The answer must be a single number: the count of lines in the data below that hold the word "their".

——————————

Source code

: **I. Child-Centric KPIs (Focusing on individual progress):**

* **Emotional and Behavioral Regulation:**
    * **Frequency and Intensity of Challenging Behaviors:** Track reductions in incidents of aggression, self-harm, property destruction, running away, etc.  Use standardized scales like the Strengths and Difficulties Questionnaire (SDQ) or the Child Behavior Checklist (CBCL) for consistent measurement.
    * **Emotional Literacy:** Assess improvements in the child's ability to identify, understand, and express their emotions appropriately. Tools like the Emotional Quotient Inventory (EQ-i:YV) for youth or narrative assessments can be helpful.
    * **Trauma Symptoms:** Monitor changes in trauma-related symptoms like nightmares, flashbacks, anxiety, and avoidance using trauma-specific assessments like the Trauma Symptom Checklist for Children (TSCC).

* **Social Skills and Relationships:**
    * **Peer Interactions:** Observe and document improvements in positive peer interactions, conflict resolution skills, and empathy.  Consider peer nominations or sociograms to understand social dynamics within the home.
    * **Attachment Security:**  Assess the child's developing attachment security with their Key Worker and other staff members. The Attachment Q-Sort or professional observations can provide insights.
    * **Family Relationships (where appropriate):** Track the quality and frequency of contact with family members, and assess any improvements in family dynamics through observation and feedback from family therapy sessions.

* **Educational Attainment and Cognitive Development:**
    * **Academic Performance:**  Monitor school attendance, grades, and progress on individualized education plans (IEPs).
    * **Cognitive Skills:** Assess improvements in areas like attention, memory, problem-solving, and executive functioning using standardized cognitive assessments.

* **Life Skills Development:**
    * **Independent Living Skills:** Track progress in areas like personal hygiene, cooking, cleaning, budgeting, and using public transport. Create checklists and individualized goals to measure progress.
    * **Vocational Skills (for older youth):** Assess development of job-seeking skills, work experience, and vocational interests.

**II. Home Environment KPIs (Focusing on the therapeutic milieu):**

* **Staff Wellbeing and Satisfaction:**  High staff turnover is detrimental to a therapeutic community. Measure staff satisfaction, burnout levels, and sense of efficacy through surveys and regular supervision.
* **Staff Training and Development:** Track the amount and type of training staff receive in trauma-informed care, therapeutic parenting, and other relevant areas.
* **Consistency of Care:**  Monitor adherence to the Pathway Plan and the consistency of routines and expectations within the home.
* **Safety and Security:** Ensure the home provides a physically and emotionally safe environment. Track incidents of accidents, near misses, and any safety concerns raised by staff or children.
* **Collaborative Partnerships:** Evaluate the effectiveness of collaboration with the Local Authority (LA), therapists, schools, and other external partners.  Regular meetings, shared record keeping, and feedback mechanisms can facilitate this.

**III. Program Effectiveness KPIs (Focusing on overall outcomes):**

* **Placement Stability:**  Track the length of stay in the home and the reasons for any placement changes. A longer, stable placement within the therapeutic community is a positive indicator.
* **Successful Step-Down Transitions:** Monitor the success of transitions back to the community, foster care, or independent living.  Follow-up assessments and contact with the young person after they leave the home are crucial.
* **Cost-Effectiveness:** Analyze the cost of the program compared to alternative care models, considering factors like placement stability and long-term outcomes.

——————————

**Result of this exercise**
2